Сизиф | страница 35



Посещало его еще необъяснимое, бесполезное чувство красоты. Оно обычно приходило вместе с образом какого-то особого порядка, гармонии. Иногда такое бывало делом человеческих рук, временами — ничьих рук, никаких рук недостало бы, чтобы заставить горную гряду спуститься к тенистой долине и покойному кобальтовому заливу. Для кого это было создано? Кто еще, кроме него, мог этим любоваться? Красота раззадоривала, призывала тщиться, совершенствовать умение, чтобы создавать нечто равно прекрасное. И сандалии его были чудо как хороши, и обеды удавались на славу, и скобы не гнулись, и все считали его настоящим мастером, волшебником ремесла, а его это не утешало.

Были, правда, люди поважнее. Кое-кто обладал такой силой, что мог завоевать полмира, но проходило время, и те же полмира переходили в следующие руки. Другие извлекали поистине волшебные звуки из своих инструментов, твердой рукой вели замысловатые линии или тесали камень так, что от волнения выступали слезы. Казалось, что вот этим должно быть ведомо, что и где прячется за видимым миром — умели же они создавать нечто из ничего, из мертвого куска. Нет, ничего не могли объяснить и они, а когда пробовали, становились столь косноязычными, что понять их было невозможно.

Затем приходила пора покидать этот мир, и оказывалось, что не так уж долго позволял он собой любоваться и себя повторять. И тогда во всей своей страшной простоте складывался вопрос: зачем же все это было? Стоило ли любить, смеяться, горевать и наслаждаться красотой только затем, чтобы в один момент оставить это навсегда и перестать быть?

Ответа ждать было неоткуда и поздно было искать его самому. Но если он додумывался до такого вопроса чуть раньше и, обессилев от его жестокости, откладывал колодки и дратву, молот, щипцы и сковороды, появлялся такой вот, как ты, опрятный мужичок и стыдил его за безделье, пугал грозящей никчемностью, от которой кузнец как раз и старался себя уберечь. Я не осудил бы этого пекаря и сапожника, если бы, собрав последние силенки, он показал пришельцу на дверь. Не можешь, мол, помочь, так не мешай, ядрена мать, проваливай, сгинь.
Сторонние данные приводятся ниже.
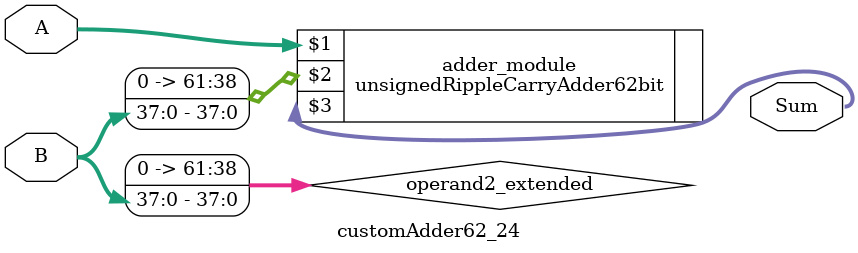
<source format=v>
module customAdder62_24(
                        input [61 : 0] A,
                        input [37 : 0] B,
                        
                        output [62 : 0] Sum
                );

        wire [61 : 0] operand2_extended;
        
        assign operand2_extended =  {24'b0, B};
        
        unsignedRippleCarryAdder62bit adder_module(
            A,
            operand2_extended,
            Sum
        );
        
        endmodule
        
</source>
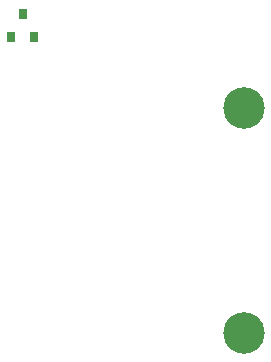
<source format=gtp>
G04 MADE WITH FRITZING*
G04 WWW.FRITZING.ORG*
G04 DOUBLE SIDED*
G04 HOLES PLATED*
G04 CONTOUR ON CENTER OF CONTOUR VECTOR*
%ASAXBY*%
%FSLAX23Y23*%
%MOIN*%
%OFA0B0*%
%SFA1.0B1.0*%
%ADD10C,0.138425*%
%ADD11R,0.031496X0.035433*%
%LNPASTEMASK1*%
G90*
G70*
G54D10*
X2431Y893D03*
X2431Y143D03*
G54D11*
X1656Y1128D03*
X1731Y1128D03*
X1694Y1206D03*
G04 End of PasteMask1*
M02*
</source>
— Прогнать меня тебе ничего не стоит, — ответил грек. — Ты утратил вкус к сочинительству и возвращаешься к нему, чтобы привлечь меня против моей воли к изложению своей истории. Теперь даже сквернословишь. А что, если тебе в самом деле забыть о моем существовании, но не уподобившись пекарю и кузнецу из твоей басни в их внезапной и безрассудной вспышке, а спокойно взвесив свои возможности и осознав их пределы?